Monday, October 26, 2009

An Ethic of Excellence

An Ethic of Excellence
Berger, R. (2003) An ethic of excellence. New Hampshire: Heinemann.

I read the Introduction and first chapter of Ron Berger’s book An Ethic of Excellence. In this book Berger uses his experience as a veteran teacher and carpenter to illustrate how he has built a classroom with an ethic, or culture, of excellence. In the Introduction he describes his life long passion for strong, accurate, beautiful work. Berger explains that beautiful work goes beyond aesthetics. Beautiful work is the product of craftsmen. A craftsman, like a student, he believes, is “someone who has integrity and knowledge, who is dedicated to his work and who is proud of what he does and who he is. Someone who thinks carefully and does things well.”
In the second chapter, Berger explains his experiences as an archiver of excellence and details how models of student drafts that lead up to final drafts have helped other educators understand that all students are capable of beautiful work. His models also serve as starting points for new assignments. Berger writes, “When my class begins a new project, a new venture, we begin with a taste of excellence. I pull out models of work by former students, videotapes of former students presenting their work, models of work from other schools, and models of work from the professional world. We sit and we admire.”

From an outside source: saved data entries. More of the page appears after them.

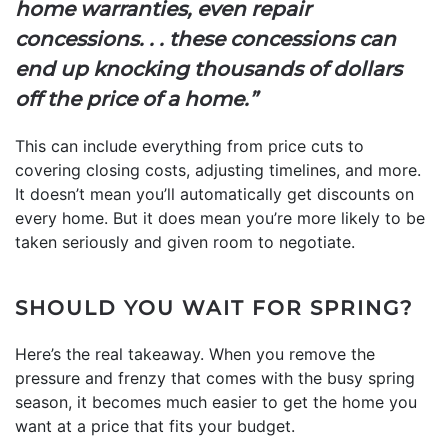
home warranties, even repair
concessions. . . these concessions can
end up knocking thousands of dollars
off the price of a home.”
This can include everything from price cuts to
covering closing costs, adjusting timelines, and more.
It doesn’t mean you’ll automatically get discounts on
every home. But it does mean you’re more likely to be
taken seriously and given room to negotiate.
SHOULD YOU WAIT FOR SPRING?
Here’s the real takeaway. When you remove the
pressure and frenzy that comes with the busy spring
season, it becomes much easier to get the home you
want at a price that fits your budget.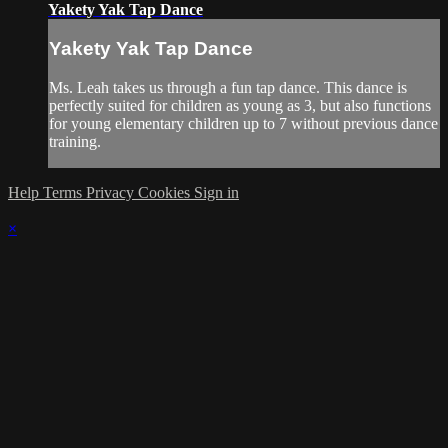
Yakety Yak Tap Dance
Yakety Yak Tap Dance
Ms. Leah takes us through a fun tap dance. This dance is
perfectly suited for children as young as 3, but also functions
for young elementary children up to 7 without previous dance
training.
Help
Terms
Privacy
Cookies
Sign in
×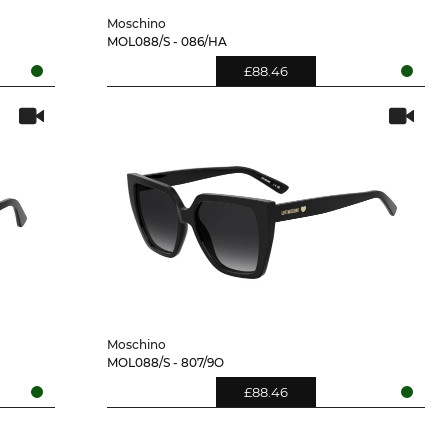
Moschino
MOL088/S - 086/HA
£88.46
Moschino
MOL088/S - 807/9O
£88.46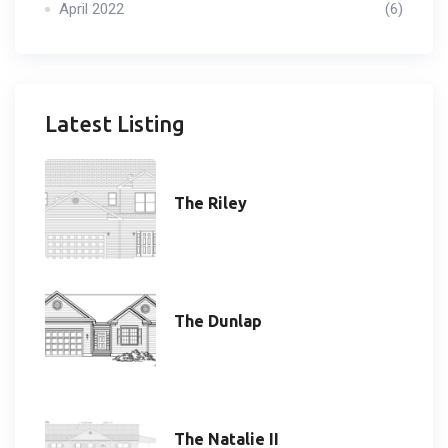
April 2022
(6)
Latest Listing
The Riley
The Dunlap
The Natalie II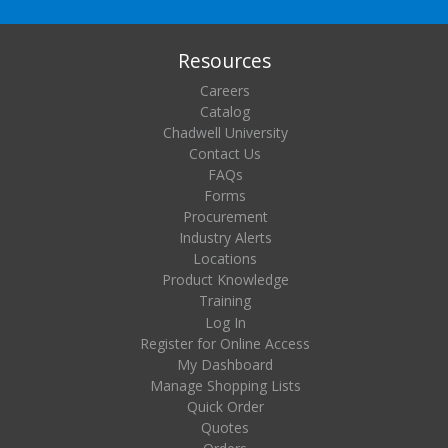
Resources
Careers
Catalog
Chadwell University
Contact Us
FAQs
Forms
Procurement
Industry Alerts
Locations
Product Knowledge
Training
Log In
Register for Online Access
My Dashboard
Manage Shopping Lists
Quick Order
Quotes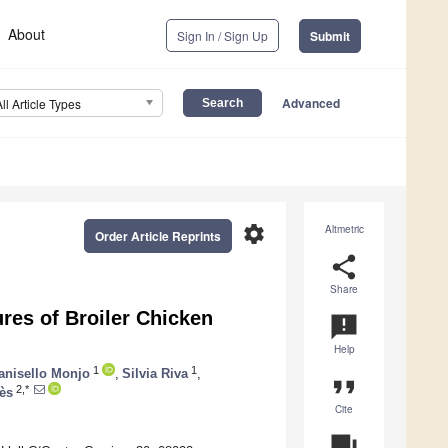
About
Sign In / Sign Up
Submit
Advanced
All Article Types
settings
Altmetric
Order Article Reprints
share
Share
res of Broiler Chicken
announcement
Help
1
1
anisello Monjo
,
Silvia Riva
,
format_quote
2,*
ès
Cite
question_answer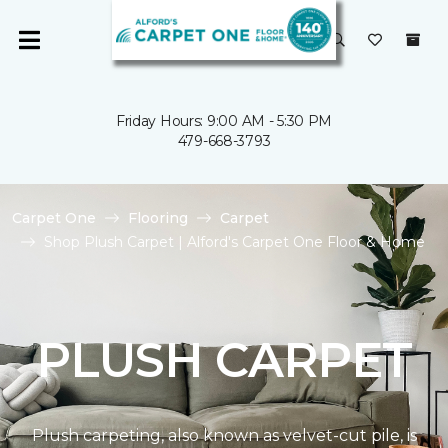
Friday Hours: 9:00 AM - 5:30 PM
479-668-3793
Carpet One
Flooring
Carpet
Shop Plush Carpet | Alford's Carpet One Floor & Home
PLUSH CARPET
Plush carpeting, also known as velvet-cut pile, is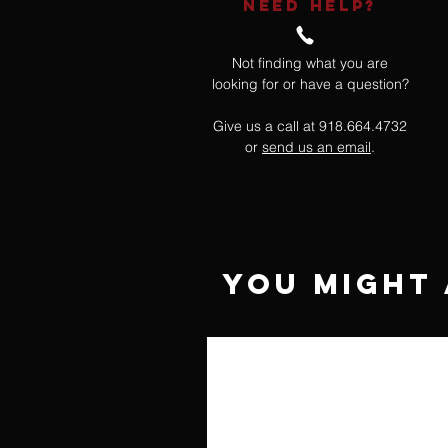
NEED HELP?
Not finding what you are
looking for or have a question?
Give us a call at 918.664.4732
or
send us an email
.
You Might 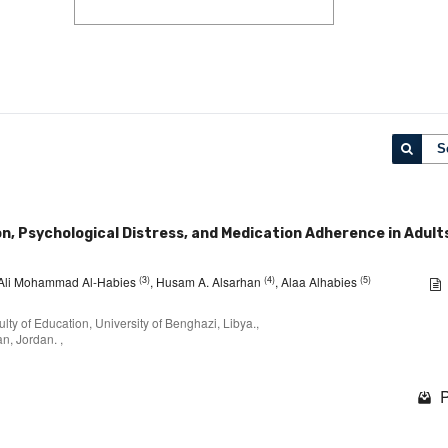
S
, Psychological Distress, and Medication Adherence in Adult
(3)
(4)
(5)
 Ali Mohammad Al-Habies
, Husam A. Alsarhan
, Alaa Alhabies
ty of Education, University of Benghazi, Libya.,
an, Jordan. ,
P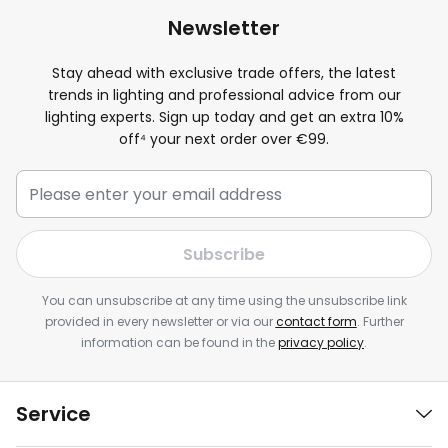
Newsletter
Stay ahead with exclusive trade offers, the latest
trends in lighting and professional advice from our
lighting experts. Sign up today and get an extra
10
%
off⁴ your next order over €99.
Subscribe
You can unsubscribe at any time using the unsubscribe link
provided in every newsletter or via our
contact form
. Further
information can be found in the
privacy policy
.
Service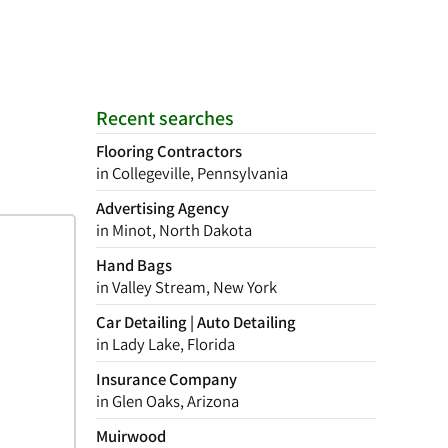
Recent searches
Flooring Contractors
in Collegeville, Pennsylvania
Advertising Agency
in Minot, North Dakota
Hand Bags
in Valley Stream, New York
Car Detailing | Auto Detailing
in Lady Lake, Florida
Insurance Company
in Glen Oaks, Arizona
Muirwood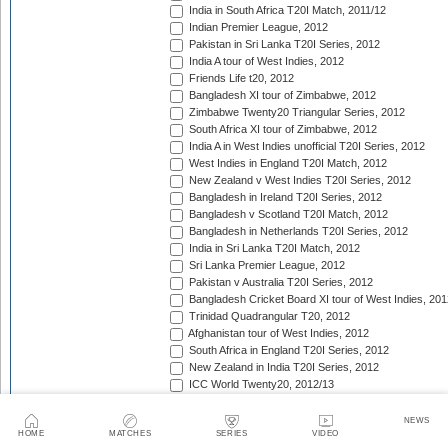
India in South Africa T20I Match, 2011/12
Indian Premier League, 2012
Pakistan in Sri Lanka T20I Series, 2012
India A tour of West Indies, 2012
Friends Life t20, 2012
Bangladesh XI tour of Zimbabwe, 2012
Zimbabwe Twenty20 Triangular Series, 2012
South Africa XI tour of Zimbabwe, 2012
India A in West Indies unofficial T20I Series, 2012
West Indies in England T20I Match, 2012
New Zealand v West Indies T20I Series, 2012
Bangladesh in Ireland T20I Series, 2012
Bangladesh v Scotland T20I Match, 2012
Bangladesh in Netherlands T20I Series, 2012
India in Sri Lanka T20I Match, 2012
Sri Lanka Premier League, 2012
Pakistan v Australia T20I Series, 2012
Bangladesh Cricket Board XI tour of West Indies, 201
Trinidad Quadrangular T20, 2012
Afghanistan tour of West Indies, 2012
South Africa in England T20I Series, 2012
New Zealand in India T20I Series, 2012
ICC World Twenty20, 2012/13
Namibia tour of South Africa, 2012/13
Border tour of Namibia, 2012/13
NEWS
HOME
MATCHES
SERIES
VIDEO
Western Province tour of Namibia, 2012/13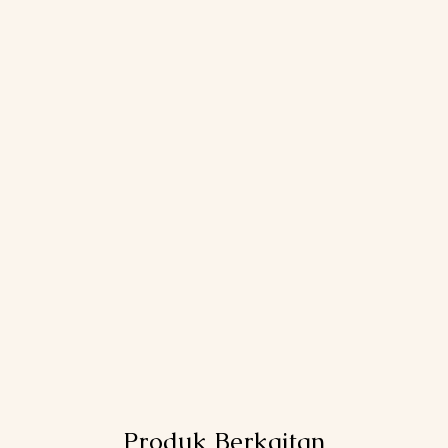
Produk Berkaitan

Having heard about Berger from a classmate in the HTH GSE class I was anxious to get my hands on his book. His twenty-five years of experience as an elementary school teacher and numerous classroom anecdotes create a convincing and admirable proposition to teachers. Can we create a culture of excellence in our classrooms and schools that “transcends race, class and geography”?

“In the classroom or on the building site my passion is the same: If you’re going to do something, I believe, you should do it well. You should sweat over it and make sure it’s strong and accurate and beautiful and you should be proud of it.”

“Some schools are very good; some are not. Those that are good have an ethic, a culture, which supports and compels students to try and to succeed.”

“High expectations guarantee nothing: they are simply the starting place.”

“The key to excellence is this: It is born from a culture.”